Adjusting for stock splits, Buffett established his position at an average entry point of $3.25 per share. Not only has Coca-Cola's share price risen by more than 2,000% since, but Berkshire's position generates $816 million in dividend income each year. Not bad for an initial $1.3 billion position.
It's one of his greatest investments, but those gains, alas, are in the past. Buffett has never sold a single share of Coca-Cola, but since 1994 he hasn't bought an more, either.
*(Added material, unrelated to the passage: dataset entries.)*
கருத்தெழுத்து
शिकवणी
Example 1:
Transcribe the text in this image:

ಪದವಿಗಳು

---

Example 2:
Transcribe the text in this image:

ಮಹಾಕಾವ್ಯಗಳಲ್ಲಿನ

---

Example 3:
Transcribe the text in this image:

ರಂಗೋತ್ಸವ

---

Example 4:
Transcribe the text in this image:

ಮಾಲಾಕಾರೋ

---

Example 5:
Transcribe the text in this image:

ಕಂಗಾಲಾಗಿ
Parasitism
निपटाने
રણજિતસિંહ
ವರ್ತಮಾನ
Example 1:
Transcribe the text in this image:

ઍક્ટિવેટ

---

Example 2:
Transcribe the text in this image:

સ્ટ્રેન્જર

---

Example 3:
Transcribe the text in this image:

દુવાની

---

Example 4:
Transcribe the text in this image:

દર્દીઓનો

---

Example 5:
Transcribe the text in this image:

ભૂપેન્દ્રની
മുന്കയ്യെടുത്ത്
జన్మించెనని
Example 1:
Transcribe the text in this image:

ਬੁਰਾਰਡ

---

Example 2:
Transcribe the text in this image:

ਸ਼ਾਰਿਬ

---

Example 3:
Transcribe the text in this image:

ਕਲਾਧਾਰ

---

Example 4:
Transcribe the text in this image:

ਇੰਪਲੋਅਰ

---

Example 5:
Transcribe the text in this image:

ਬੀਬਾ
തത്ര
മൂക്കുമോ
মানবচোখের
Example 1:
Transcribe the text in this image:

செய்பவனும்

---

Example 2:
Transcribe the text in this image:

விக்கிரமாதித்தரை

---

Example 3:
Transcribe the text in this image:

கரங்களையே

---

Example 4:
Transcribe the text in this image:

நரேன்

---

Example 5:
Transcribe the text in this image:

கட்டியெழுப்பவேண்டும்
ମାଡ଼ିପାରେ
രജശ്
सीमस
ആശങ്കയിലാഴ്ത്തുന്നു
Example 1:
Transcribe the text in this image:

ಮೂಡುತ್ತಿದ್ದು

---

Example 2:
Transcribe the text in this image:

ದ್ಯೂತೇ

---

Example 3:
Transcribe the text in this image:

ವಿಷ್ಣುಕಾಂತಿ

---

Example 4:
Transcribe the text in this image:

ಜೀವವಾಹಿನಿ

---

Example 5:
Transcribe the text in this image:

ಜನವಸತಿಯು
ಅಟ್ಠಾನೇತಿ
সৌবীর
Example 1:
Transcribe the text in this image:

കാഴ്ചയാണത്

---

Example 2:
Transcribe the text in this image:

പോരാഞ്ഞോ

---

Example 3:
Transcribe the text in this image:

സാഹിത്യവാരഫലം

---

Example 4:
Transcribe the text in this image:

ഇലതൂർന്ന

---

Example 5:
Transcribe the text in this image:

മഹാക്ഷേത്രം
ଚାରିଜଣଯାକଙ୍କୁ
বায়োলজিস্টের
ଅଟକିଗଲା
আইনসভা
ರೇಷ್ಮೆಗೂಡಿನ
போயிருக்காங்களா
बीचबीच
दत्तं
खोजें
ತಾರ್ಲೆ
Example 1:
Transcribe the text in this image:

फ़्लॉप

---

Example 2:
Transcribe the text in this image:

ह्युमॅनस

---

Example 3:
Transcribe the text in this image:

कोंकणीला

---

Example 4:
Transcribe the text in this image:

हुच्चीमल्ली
So, decades later, is Coca-Cola still a buy?
The "secret sauce" to Berkshire's 3,787,464% return
In his 2022 letter to shareholders, Buffett highlighted Coca-Cola, along with the financial services company American Express, as examples of "the secret sauce" driving Berkshire's returns of 3,787,464% since 1965.
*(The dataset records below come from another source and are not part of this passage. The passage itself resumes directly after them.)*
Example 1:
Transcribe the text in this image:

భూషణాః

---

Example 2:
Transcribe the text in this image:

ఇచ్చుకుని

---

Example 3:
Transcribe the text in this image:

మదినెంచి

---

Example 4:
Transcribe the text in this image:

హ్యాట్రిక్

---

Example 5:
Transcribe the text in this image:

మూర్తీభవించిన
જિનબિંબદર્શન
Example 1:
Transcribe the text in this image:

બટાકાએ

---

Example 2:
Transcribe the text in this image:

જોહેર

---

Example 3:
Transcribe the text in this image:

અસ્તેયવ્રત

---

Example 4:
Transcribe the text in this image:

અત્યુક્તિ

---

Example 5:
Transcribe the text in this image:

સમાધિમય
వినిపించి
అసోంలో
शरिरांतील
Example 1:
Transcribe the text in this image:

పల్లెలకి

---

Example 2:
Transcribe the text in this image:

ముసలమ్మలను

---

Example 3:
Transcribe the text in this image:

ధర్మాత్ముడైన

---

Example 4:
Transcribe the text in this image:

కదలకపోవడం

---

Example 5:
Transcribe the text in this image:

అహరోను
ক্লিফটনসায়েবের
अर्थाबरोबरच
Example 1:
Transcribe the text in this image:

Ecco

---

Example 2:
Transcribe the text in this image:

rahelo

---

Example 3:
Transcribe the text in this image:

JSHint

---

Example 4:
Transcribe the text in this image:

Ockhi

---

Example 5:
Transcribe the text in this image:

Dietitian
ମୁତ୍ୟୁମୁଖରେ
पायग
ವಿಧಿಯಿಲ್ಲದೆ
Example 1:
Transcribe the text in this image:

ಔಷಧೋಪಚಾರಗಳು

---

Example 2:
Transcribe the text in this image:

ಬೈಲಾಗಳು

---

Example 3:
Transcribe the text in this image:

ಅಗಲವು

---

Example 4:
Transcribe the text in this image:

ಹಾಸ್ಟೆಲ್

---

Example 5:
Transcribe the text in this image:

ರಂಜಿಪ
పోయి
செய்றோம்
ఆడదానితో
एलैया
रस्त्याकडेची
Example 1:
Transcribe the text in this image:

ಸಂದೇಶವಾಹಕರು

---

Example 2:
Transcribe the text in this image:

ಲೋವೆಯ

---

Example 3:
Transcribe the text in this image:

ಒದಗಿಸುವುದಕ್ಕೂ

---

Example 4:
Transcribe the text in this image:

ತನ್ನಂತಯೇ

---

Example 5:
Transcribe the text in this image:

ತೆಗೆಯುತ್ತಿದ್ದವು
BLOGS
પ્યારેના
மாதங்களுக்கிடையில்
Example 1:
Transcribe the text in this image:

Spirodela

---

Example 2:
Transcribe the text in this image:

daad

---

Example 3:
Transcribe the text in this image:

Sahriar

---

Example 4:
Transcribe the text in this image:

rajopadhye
Buffett pointed to the $702 million in dividends that Berkshire received in 2022 from Coca-Cola shares, a nearly 50% yield on the $1.3 billion purchase. And he called its dividend checks "highly likely to grow." Sure enough, that income stream has grown to $816 million three years later.
IMAGE SOURCE: GETTY IMAGES.
In February, the company announced its 63rd annual dividend increase. Its status as a Dividend King is hard-won, and management is no doubt bent on announcing another dividend hike next February.
That's significant because the stock already pays a yield of 2.9%, well above the S&P 500 average of 1.14%. And while management doesn't issue dividend guidance, there are clues that it could be sizeable.
As of last quarter, Coca-Cola grew earnings per share by 30%, and cash flow from operating activities (CFO) totaled $3.65 billion.
CFO is the cash left over after a company pays employees, business expenses, and otherwise keeps the lights on. It's what's left over to pay for dividends, share buybacks, or mergers and acquisitions. With Coca-Cola's 4.3 billion shares outstanding, its quarterly dividend of $0.51 per share costs the company $2.19 billion to cover, or 60% of its CFO.
For such a big and established company, having 40% of CFO left over after paying dividends is substantial breathing room, especially since the company is growing margins.
The bottom line
Coca-Cola is highly likely to continue growing its dividends in the years to come, meeting Buffett's expectations as a cash-gushing machine.
But if capital appreciation rather than income is your objective, there are better options. Coca-Cola's share price has risen 55% in the last decade, compared to 223% for the S&P 500. For such an established company that already dominates its sector, Coca-Cola is no longer a growth stock. That said, its above-average dividend yield, combined with likely future payout hikes, could make it a formidable income machine for investors who act today. If income is your priority, Coca-Cola is a sensible investment.